N’est-ce pas symptomatique d’un secteur en crise que de devoir s’affronter dans une compétition pour espérer avoir la chance d’exercer son métier ? Igor Kovalsky préfère voir le verre à moitié plein : « Ça maximise nos chances d’être repérés par les professionnels », veut croire le jeune metteur en scène. Car l’objectif est bien là : faire venir les directeurs et directrices de salles pour déclencher de nouvelles dates. Sweat noir, concentré à sa table de travail, il a été sélectionné parmi 150 dossiers de candidature et a dû présenter une maquette de trente minutes avant d’être choisi pour la finale. Le Théâtre 13 met son plateau à la disposition de son équipe (Margaux Germay, Maria Aziz Alaoui, Oréade Lagrèze Gagneux et Jean Thievennaz) pour deux semaines, au cours desquelles Les Vibrations du verre doit voir le jour : une plongée dans le quotidien d’une famille aux prises avec leurs algorithmes envahissants. Deux semaines, c’est insuffisant, bien sûr, pour boucler une création, « mais c’est toujours mieux que de répéter dans une cave », rit un peu jaune Margaux Germay, sa complice qui l’accompagne depuis leur rencontre au Cours Florent.

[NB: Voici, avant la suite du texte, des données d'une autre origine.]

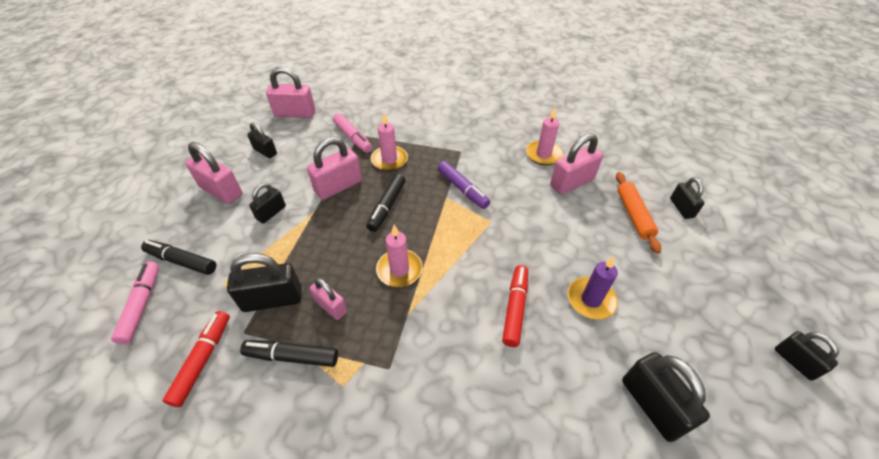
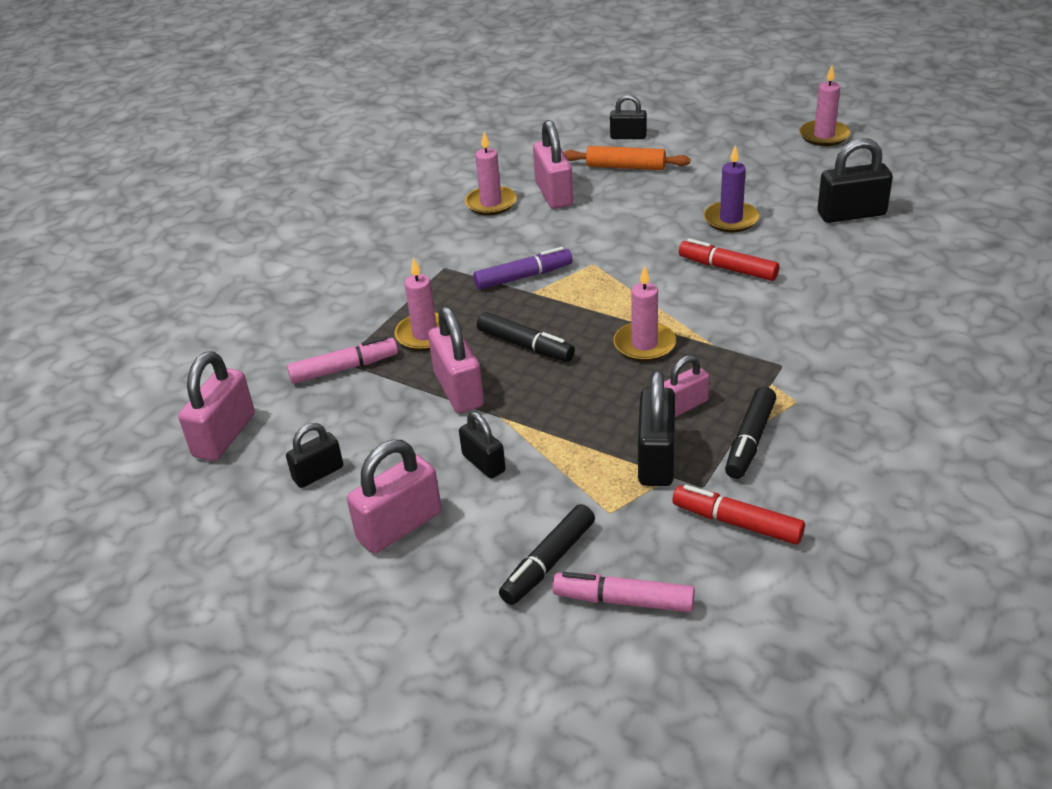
camera: 70 degrees left, 10 degrees down
black padlock [775,331,839,381] -> pink candle [799,65,850,146]

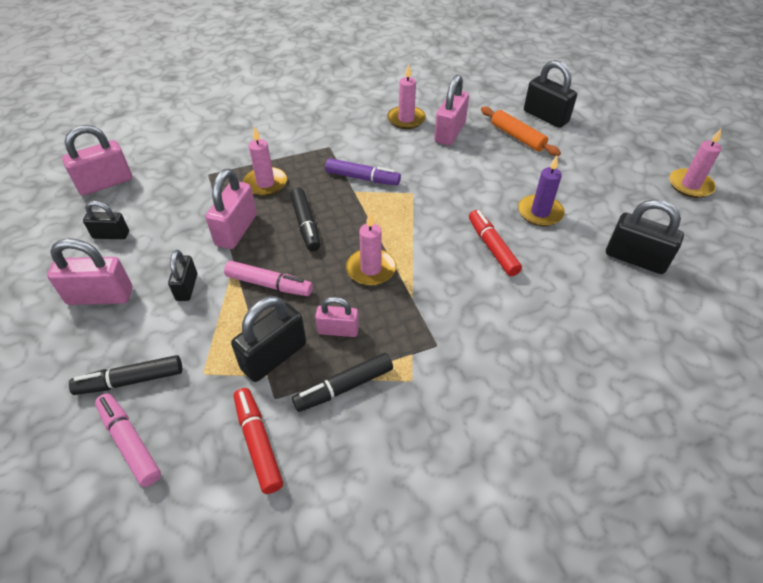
camera: 35 degrees right, 10 degrees up
pink marker [287,336,398,384] -> pink marker moved to [224,261,313,296]
black padlock [610,94,647,139] -> black padlock [524,60,577,128], size x1.62

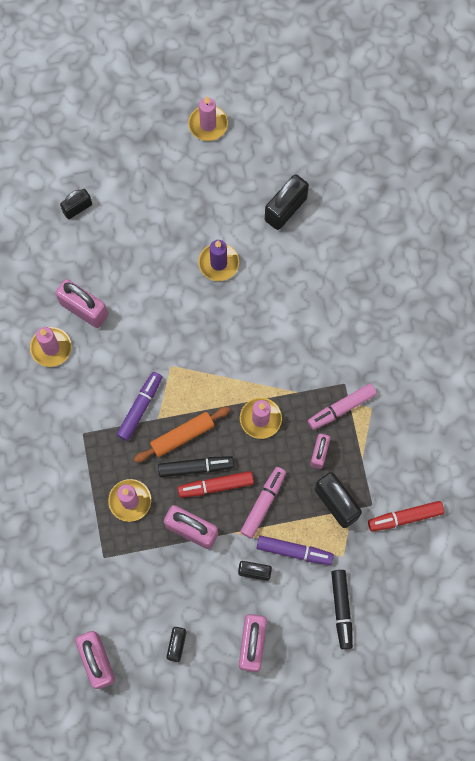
camera: 80 degrees left, 25 degrees up
pink marker [95,393,161,487] -> pink marker moved to [308,383,377,430]
black marker [292,353,393,412] -> none
red marker [469,210,522,276] -> red marker moved to [178,471,254,498]
orange rolling pin [481,107,561,156] -> orange rolling pin moved to [134,407,230,462]
black padlock [524,60,577,128] -> black padlock [60,189,92,219], size x0.62
none -> purple marker [257,535,334,565]

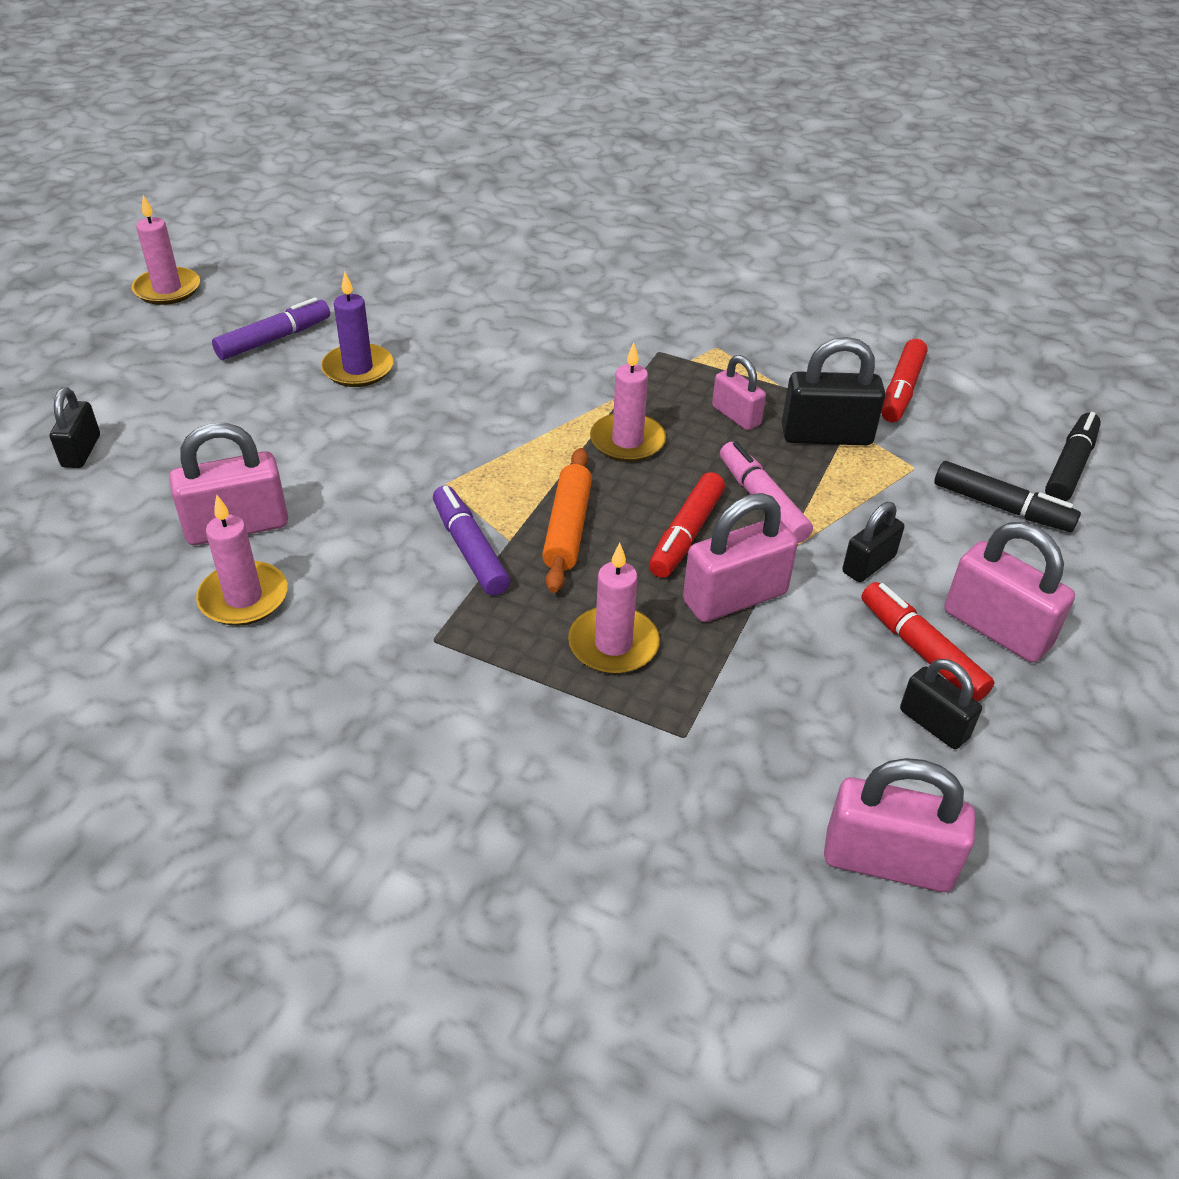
camera: 55 degrees left, 30 degrees down
black marker [158,456,234,477] -> black marker moved to [1045,412,1101,501]
purple marker [257,535,334,565] -> purple marker moved to [212,297,330,360]
black padlock [265,174,309,230] -> none
pink marker [308,383,377,430] -> none
none -> red marker [861,582,995,702]

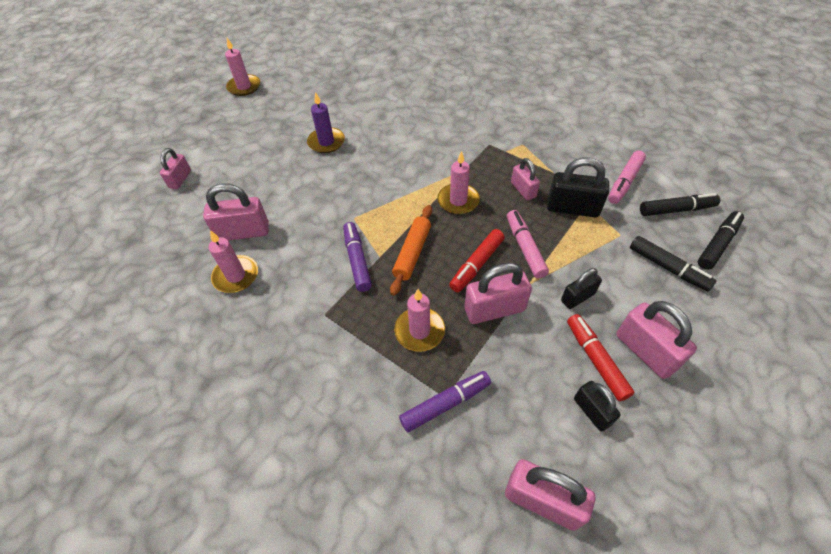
camera: 15 degrees right, 10 degrees up
black padlock [50,387,100,468] -> pink padlock [160,148,191,189]
purple marker [212,297,330,360] -> purple marker moved to [399,371,491,432]
red marker [881,339,927,422] -> pink marker [608,151,646,204]
none -> black marker [640,193,720,216]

Une reconnaissance croissante
C’est une durée d’accueil en création ouvert à prérequis de formation qui reste inédite à destination de l’émergence en dehors des circuits des centres dramatiques nationaux, mais qui constitue aussi un accueil non rémunéré, regrette Lucas Bonnifait, le directeur du Théâtre 13. « Passer en co-réalisation et pouvoir payer les répétitions de tous les projets, c’est vraiment l’objectif à terme », espère-t-il. Après avoir fondé le label indépendant La Loge et le festival Fragments qui va avec, l’insertion de l’émergence, ça le connaît. Depuis son arrivée à la direction du Théâtre 13 en 2020, il a vu doubler le budget alloué à ce prix, atteignant aujourd’hui 105 000 euros, soit 7% du budget total du théâtre financé uniquement par la Ville de Paris. « Avec 10% de budget en plus, on pourrait payer tout le monde », assure-t-il. Cela tombe bien : 10% de budget en plus pour la culture, c’était la promesse de campagne d’Emmanuel Grégoire, le nouveau maire de Paris, dont le directeur de la structure espère beaucoup. Une ambition à rebours des enjeux nationaux, puisque le budget alloué à la culture par le ministère de tutelle accuse une baisse de plus de 173 millions d’euros en 2026 par rapport à l’année précédente. Dans ce contexte de désengagement généralisé, être soutenu financièrement par une municipalité devient donc une oasis encore plus précieuse.
Et Lucas Bonnifait veut croire au rayonnement de ce tremplin : après avoir simplifié le processus de recrutement, il espère développer de nouveaux partenariats pour assurer davantage de diffusion. Le tout porté par une reconnaissance croissante et un record de fréquentation battu l’année dernière.